EXERCISE
Can you reproduce, word for word, the part of the passage on Central Asia's economic ties to Russia starting with "Central Asia as" and going on through "according to RFE/RL."?

In the case of Tajikistan, economic dependence on Russia is just as significant. As Tajik news media Asia Plus reported that last year, remittances from Russia reached a record high. Russian authorities also registered a post-pandemic spike in migrant inflow. In 2022, nearly one million people from Tajikistan travelled to Russia for work.
Central Asia as a sanctions loophole
The war in Ukraine, however, has somewhat tilted the balance in favour of Central Asian economies. Countries such as Kazakhstan and Kyrgyzstan have transformed into important hubs for reexporting goods to Russia.
Radio Azattyk, the Kyrgyz service of Radio Liberty that was recently forced to shut down, interviewed Temir Shabdanaliev, head of a Kyrgyz lobbying group, about this trend. He explained: “If goods from Europe were previously sent to Russia, now they are registered as deliveries to Kyrgyzstan and Kazakhstan. But as soon as they are unloaded here, they are immediately taken to Russia.“
As a result, trade to and from Central Asia has boomed since the start of western sanctions. In Kyrgyzstan, there has been a remarkable uptick in trade of “shampoo, toothpicks, soap, and car parts”, according to RFE/RL.

(Transcribed page contents)
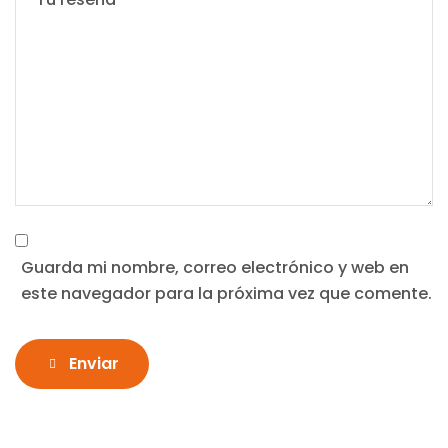
Guarda mi nombre, correo electrónico y web en
este navegador para la próxima vez que comente.
Enviar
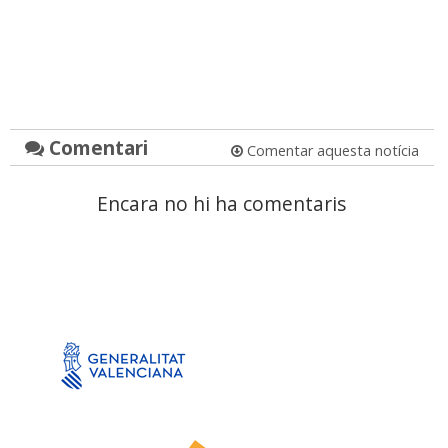
Comentari
Comentar aquesta notícia
Encara no hi ha comentaris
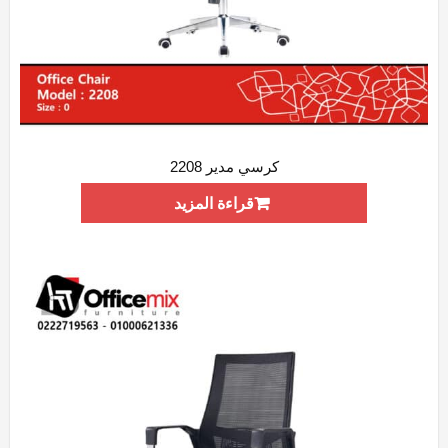
كرسي مدير 2208
ADD WISHLIST
QUICK VIEW
قراءة المزيد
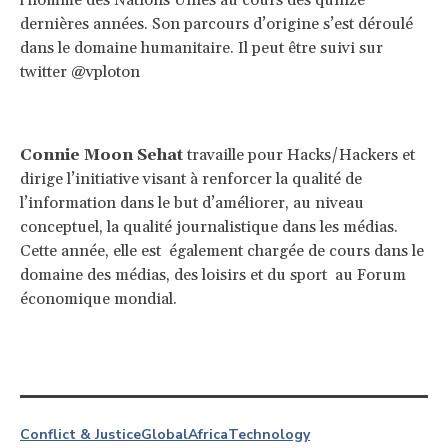
dernières années. Son parcours d’origine s’est déroulé
dans le domaine humanitaire. Il peut être suivi sur
twitter @vploton
Connie Moon Sehat
travaille pour Hacks/Hackers et
dirige l’initiative visant à renforcer la qualité de
l’information dans le but d’améliorer, au niveau
conceptuel, la qualité journalistique dans les médias.
Cette année, elle est également chargée de cours dans le
domaine des médias, des loisirs et du sport au Forum
économique mondial.
Conflict & Justice
Global
Africa
Technology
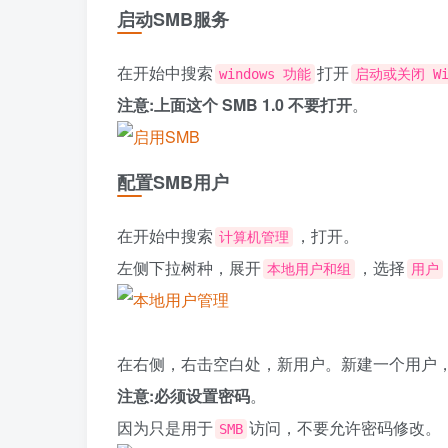
启动SMB服务
在开始中搜索
打开
windows 功能
启动或关闭 Wi
注意:上面这个 SMB 1.0 不要打开
。
配置SMB用户
在开始中搜索
，打开。
计算机管理
左侧下拉树种，展开
，选择
本地用户和组
用户
在右侧，右击空白处，新用户。新建一个用户
注意:必须设置密码
。
因为只是用于
访问，不要允许密码修改。
SMB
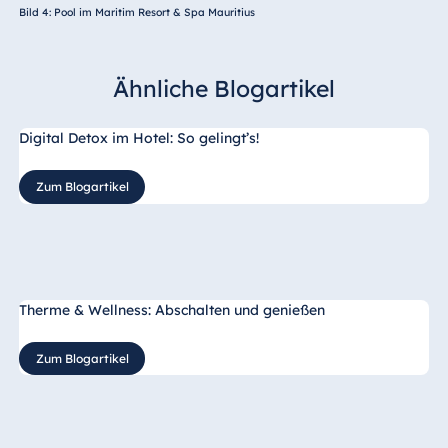
Bild 4: Pool im Maritim Resort & Spa Mauritius
Ähnliche Blogartikel
Digital Detox im Hotel: So gelingt’s!
Zum Blogartikel
Therme & Wellness: Abschalten und genießen
Zum Blogartikel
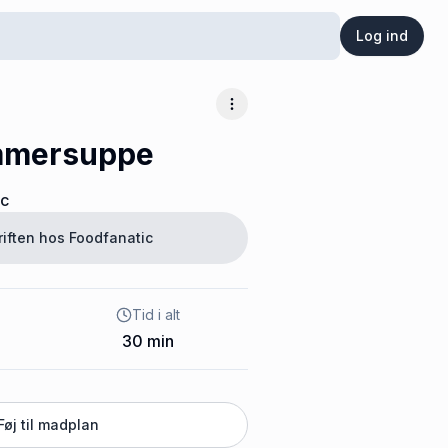
Log ind
Flere muligheder
mmersuppe
ic
riften hos
Foodfanatic
Tid i alt
30
min
Føj til madplan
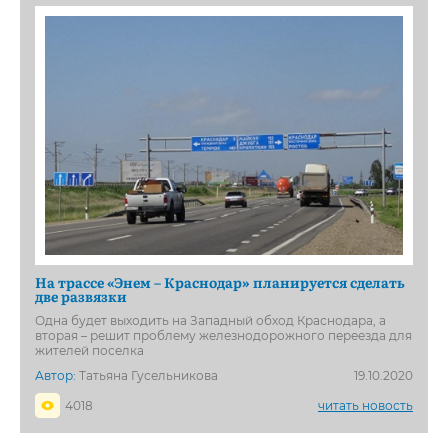
На трассе «Энем – Краснодар» планируется сделать
две развязки
Одна будет выходить на Западный обход Краснодара, а
вторая – решит проблему железнодорожного переезда для
жителей поселка
Автор:
Татьяна Гусельникова
19.10.2020
4018
читать новость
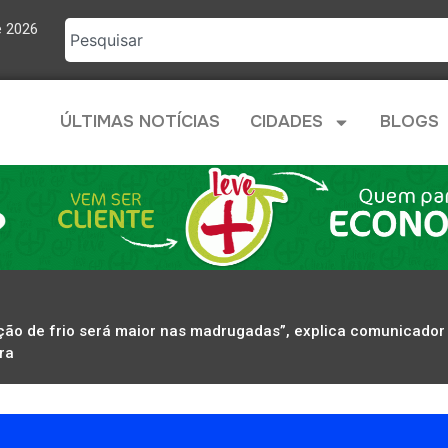
e 2026
ÚLTIMAS NOTÍCIAS
CIDADES
BLOGS
ção de frio será maior nas madrugadas”, explica comunicador c
ra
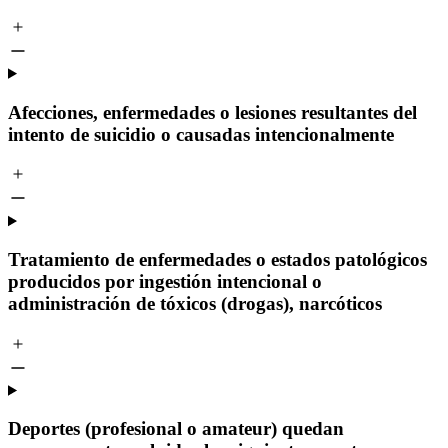
Afecciones, enfermedades o lesiones resultantes del
intento de suicidio o causadas intencionalmente
Tratamiento de enfermedades o estados patológicos
producidos por ingestión intencional o
administración de tóxicos (drogas), narcóticos
Deportes (profesional o amateur) quedan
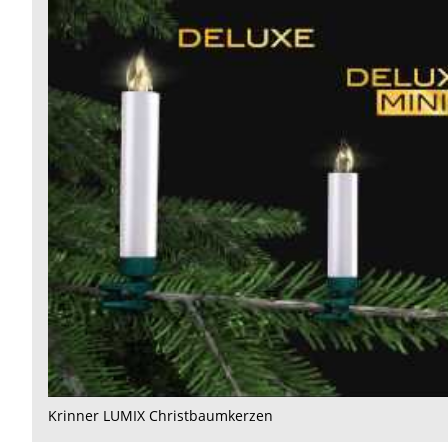
LUMIX
Christbaumkerzen
Krinner LUMIX Christbaumkerzen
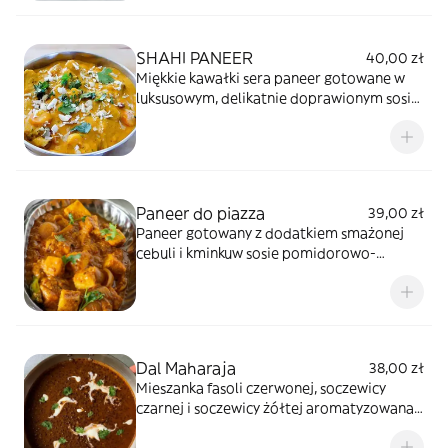
SHAHI PANEER
40,00 zł
Miękkie kawałki sera paneer gotowane w
luksusowym, delikatnie doprawionym sosie
pomidorowo orzechowym z masłem i
śmietaną.
Paneer do piazza
39,00 zł
Paneer gotowany z dodatkiem smażonej
cebuli i kminkuw sosie pomidorowo-
cebulowym.
Dal Maharaja
38,00 zł
Mieszanka fasoli czerwonej, soczewicy
czarnej i soczewicy żółtej aromatyzowana
kremowym masłem i przyprawami.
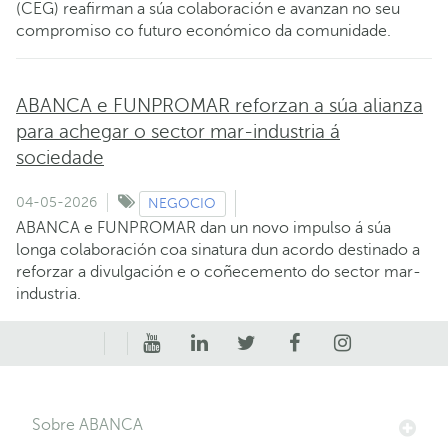
(CEG) reafirman a súa colaboración e avanzan no seu
compromiso co futuro económico da comunidade.
ABANCA e FUNPROMAR reforzan a súa alianza
para achegar o sector mar-industria á
sociedade
04-05-2026
NEGOCIO
ABANCA e FUNPROMAR dan un novo impulso á súa
longa colaboración coa sinatura dun acordo destinado a
reforzar a divulgación e o coñecemento do sector mar-
industria.
Sobre ABANCA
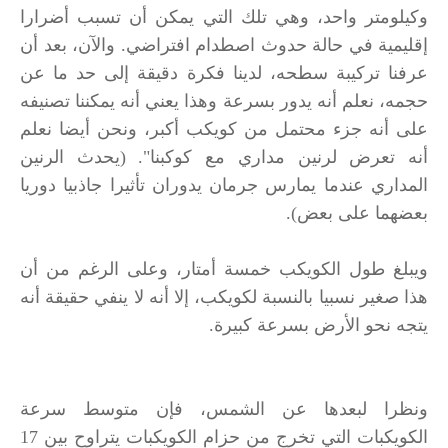
وكيلومتر واحد، وهي تلك التي يمكن أن تسبب أضرارا
إقليمية في حالة حدوث اصطدام افتراضي. والآن، بعد أن
عرفنا تركيبة سطحه، لدينا فكرة دقيقة إلى حد ما عن
حجمه، نعلم أنه يدور بسرعة وهذا يعني أنه يمكننا تصنيفه
على أنه جزء محتمل من كويكب أكبر، ونحن أيضا نعلم
أنه تعرض لرنين مداري مع كوكبنا". (يحدث الرنين
المداري عندما يمارس جرمان يدوران تأثيرا جاذبيا دوريا
بعضهما على بعض).
ويبلغ طول الكويكب خمسة أمتار، وعلى الرغم من أن
هذا صغير نسبيا بالنسبة لكويكب، إلا أنه لا ينفي حقيقة أنه
يتجه نحو الأرض بسرعة كبيرة.
ونظرا لبعدها عن الشمس، فإن متوسط سرعة
الكويكبات التي تخرج من حزام الكويكبات يتراوح بين 17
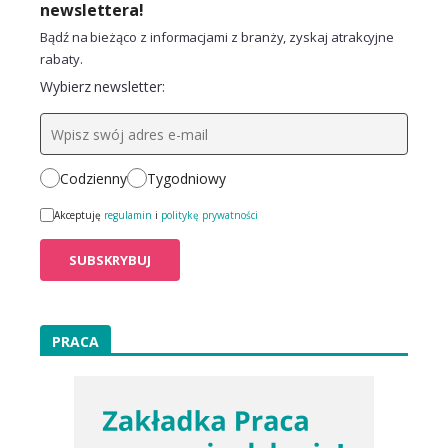
newslettera!
Bądź na bieżąco z informacjami z branży, zyskaj atrakcyjne
rabaty.
Wybierz newsletter:
Codzienny
Tygodniowy
Akceptuję
regulamin
i
politykę prywatności
PRACA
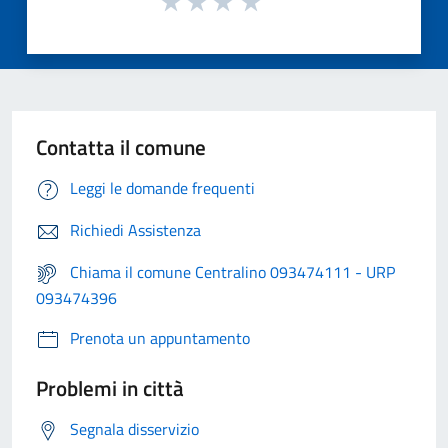
Contatta il comune
Leggi le domande frequenti
Richiedi Assistenza
Chiama il comune Centralino 093474111 - URP
093474396
Prenota un appuntamento
Problemi in città
Segnala disservizio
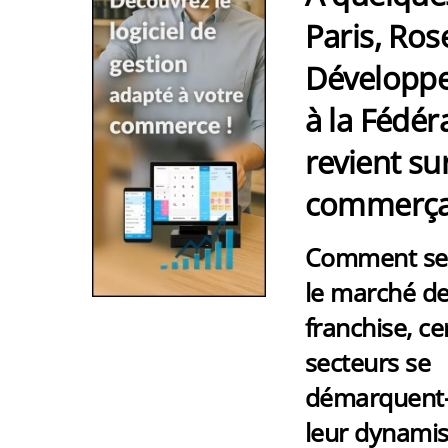
Paris, Ro
Développe
à la Fédér
revient su
commerçan
Comment se
le marché de
franchise, ce
secteurs se
démarquent-i
leur dynami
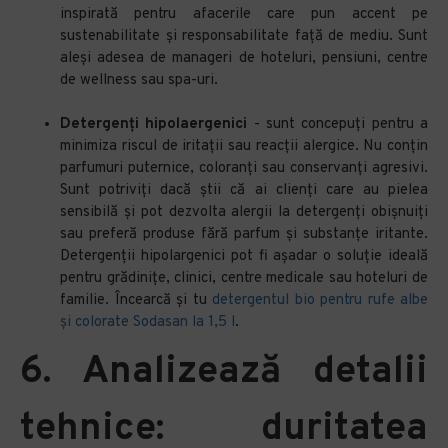
inspirată pentru afacerile care pun accent pe
sustenabilitate și responsabilitate față de mediu. Sunt
aleși adesea de manageri de hoteluri, pensiuni, centre
de wellness sau spa-uri.
Detergenți hipolaergenici
- sunt concepuți pentru a
minimiza riscul de iritații sau reacții alergice. Nu conțin
parfumuri puternice, coloranți sau conservanți agresivi.
Sunt potriviți dacă știi că ai clienți care au pielea
sensibilă și pot dezvolta alergii la detergenți obișnuiți
sau preferă produse fără parfum și substanțe iritante.
Detergenții hipolargenici pot fi așadar o soluție ideală
pentru grădinițe, clinici, centre medicale sau hoteluri de
familie. Încearcă și tu
detergentul bio pentru rufe albe
și colorate Sodasan la 1,5 l
.
6. Analizează detalii
tehnice: duritatea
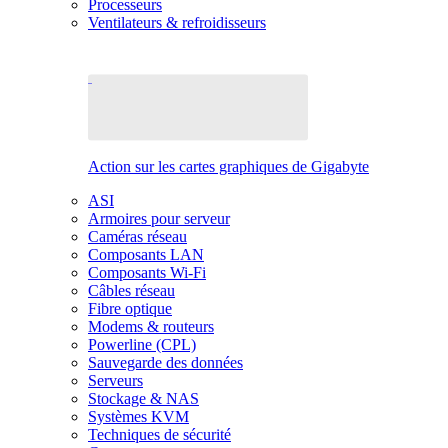
Processeurs
Ventilateurs & refroidisseurs
Action sur les cartes graphiques de Gigabyte
ASI
Armoires pour serveur
Caméras réseau
Composants LAN
Composants Wi-Fi
Câbles réseau
Fibre optique
Modems & routeurs
Powerline (CPL)
Sauvegarde des données
Serveurs
Stockage & NAS
Systèmes KVM
Techniques de sécurité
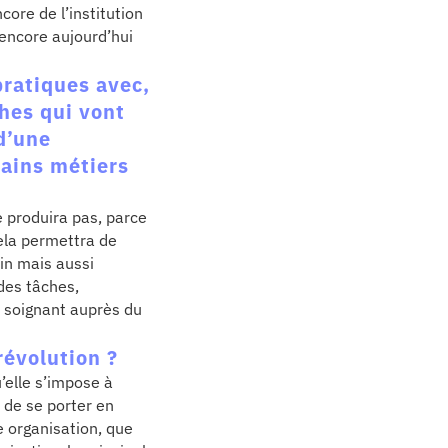
core de l’institution
 encore aujourd’hui
pratiques avec,
hes qui vont
 d’une
tains métiers
 produira pas, parce
Cela permettra de
in mais aussi
des tâches,
s soignant auprès du
 révolution ?
u’elle s’impose à
 de se porter en
e organisation, que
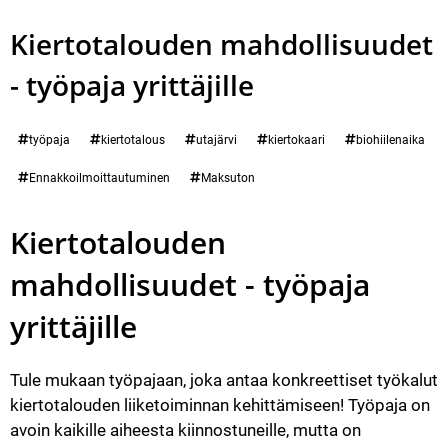
Kiertotalouden mahdollisuudet
- työpaja yrittäjille
Tule mukaan työpajaan, joka antaa konkreettiset työkalut kiertotaloude
työpaja
kiertotalous
utajärvi
kiertokaari
biohiilenaika
Kategoria:
Ennakkoilmoittautuminen
Maksuton
Kiertotalouden 
mahdollisuudet - työpaja 
yrittäjille
Tule mukaan työpajaan, joka antaa konkreettiset työkalut 
kiertotalouden liiketoiminnan kehittämiseen! Työpaja on 
avoin kaikille aiheesta kiinnostuneille, mutta on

RESULT BELOW
Central Asia as a sanctions loophole
The war in Ukraine, however, has somewhat tilted the balance in favour of Central Asian economies. Countries such as Kazakhstan and Kyrgyzstan have transformed into important hubs for reexporting goods to Russia.
Radio Azattyk, the Kyrgyz service of Radio Liberty that was recently forced to shut down, interviewed Temir Shabdanaliev, head of a Kyrgyz lobbying group, about this trend. He explained: “If goods from Europe were previously sent to Russia, now they are registered as deliveries to Kyrgyzstan and Kazakhstan. But as soon as they are unloaded here, they are immediately taken to Russia.“
As a result, trade to and from Central Asia has boomed since the start of western sanctions. In Kyrgyzstan, there has been a remarkable uptick in trade of “shampoo, toothpicks, soap, and car parts”, according to RFE/RL.